Both U.S. President Joe Biden and Secretary of State Antony Blinken released statements this week marking days of remembrance of Holocaust victims.

“During Yom Hashoah and throughout these days of remembrance, we mourn the 6 million Jews who were murdered during the horror of the Holocaust—as well as the millions of Roma and Sinti, Slavs, disabled persons, LGBTQI+ individuals, and political dissidents who were murdered at the hands of the Nazis and their collaborators,” Biden stated in an April 14 proclamation.

Biden said he will never forget meeting two survivors last year on the “sacred ground” of Yad Vashem, the World Holocaust Memorial Center in Jerusalem.

“The horrors of the Holocaust are painful to recount—the savage murder of innocent families and the systemic dehumanization of entire populations,” he stated. “We remember the cries for help that went unanswered and the bright futures cut short. We must never look away from the truth of what happened.”

Biden touted his administration’s naming of longtime Emory University professor and historian Deborah Lipstadt as the first ambassador-level special envoy to monitor and combat antisemitism (a designation that went into effect before his presidency) and said it is developing a national strategy to counter antisemitism, “mobilizing the full weight of the Federal Government to fight this scourge of hate in America.”

He added that the United States is co-sponsoring a U.N. resolution to combat Holocaust denial and secured “the largest increase in funding ever for the physical security of nonprofits, including synagogues, Jewish Community Centers, Jewish day schools and other houses of worship.”

The president proclaimed April 16 to April 23 “a week of observance of the Days of Remembrance of Victims of the Holocaust” and called upon Americans to “pause to remember victims and survivors of the Holocaust.”

On April 17, Blinken, who is Jewish, released a statement commemorating the Days of Holocaust Remembrance.

“On Yom HaShoah, we remember and honor the 6 million Jews and the millions of others the Nazis murdered, including Roma, LGBTQI+ persons, Slavs and persons with disabilities,” he stated. “We honor them not only as they died, but as they lived, fought and loved.
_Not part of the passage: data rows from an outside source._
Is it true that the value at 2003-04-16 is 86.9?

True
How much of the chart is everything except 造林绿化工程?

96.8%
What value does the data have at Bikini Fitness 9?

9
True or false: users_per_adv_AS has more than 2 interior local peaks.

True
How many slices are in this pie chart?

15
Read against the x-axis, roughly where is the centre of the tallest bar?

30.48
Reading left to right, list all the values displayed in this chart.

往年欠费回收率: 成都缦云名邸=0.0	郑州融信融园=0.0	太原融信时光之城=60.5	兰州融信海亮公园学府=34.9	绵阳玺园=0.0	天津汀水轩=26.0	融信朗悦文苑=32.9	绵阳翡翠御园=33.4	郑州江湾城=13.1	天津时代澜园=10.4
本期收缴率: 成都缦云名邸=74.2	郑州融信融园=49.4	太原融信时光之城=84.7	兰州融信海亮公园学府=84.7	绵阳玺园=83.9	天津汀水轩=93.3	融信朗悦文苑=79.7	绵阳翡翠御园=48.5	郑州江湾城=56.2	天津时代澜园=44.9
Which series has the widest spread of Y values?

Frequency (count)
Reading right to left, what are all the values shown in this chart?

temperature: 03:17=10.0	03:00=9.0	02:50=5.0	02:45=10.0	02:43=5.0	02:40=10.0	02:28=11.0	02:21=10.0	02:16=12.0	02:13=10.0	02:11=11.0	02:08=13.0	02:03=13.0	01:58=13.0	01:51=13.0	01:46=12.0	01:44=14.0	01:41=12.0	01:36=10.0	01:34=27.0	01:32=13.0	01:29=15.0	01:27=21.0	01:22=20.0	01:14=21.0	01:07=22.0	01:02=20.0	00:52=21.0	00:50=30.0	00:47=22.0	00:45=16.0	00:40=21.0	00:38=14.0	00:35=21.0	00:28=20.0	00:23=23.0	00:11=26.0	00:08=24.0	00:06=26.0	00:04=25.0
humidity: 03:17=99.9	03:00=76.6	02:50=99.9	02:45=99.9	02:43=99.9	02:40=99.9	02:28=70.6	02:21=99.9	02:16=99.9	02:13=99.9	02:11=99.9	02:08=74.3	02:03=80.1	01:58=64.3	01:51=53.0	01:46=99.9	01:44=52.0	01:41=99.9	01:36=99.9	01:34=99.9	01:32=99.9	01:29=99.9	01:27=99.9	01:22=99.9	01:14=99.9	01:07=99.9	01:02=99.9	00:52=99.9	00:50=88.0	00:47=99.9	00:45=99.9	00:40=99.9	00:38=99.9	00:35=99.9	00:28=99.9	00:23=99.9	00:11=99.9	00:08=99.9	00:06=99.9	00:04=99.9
We mark their lives in their richness and complexity as we mourn the traditions, knowledge, histories and families lost.”

“Among the most powerful lessons we can learn from the Holocaust is that the mass murder of 6 million Jews was not a sudden or singular act, but rather the culmination of countless incremental steps designed to vilify and dehumanize people,” he added. “That’s why we must remember, now and always.”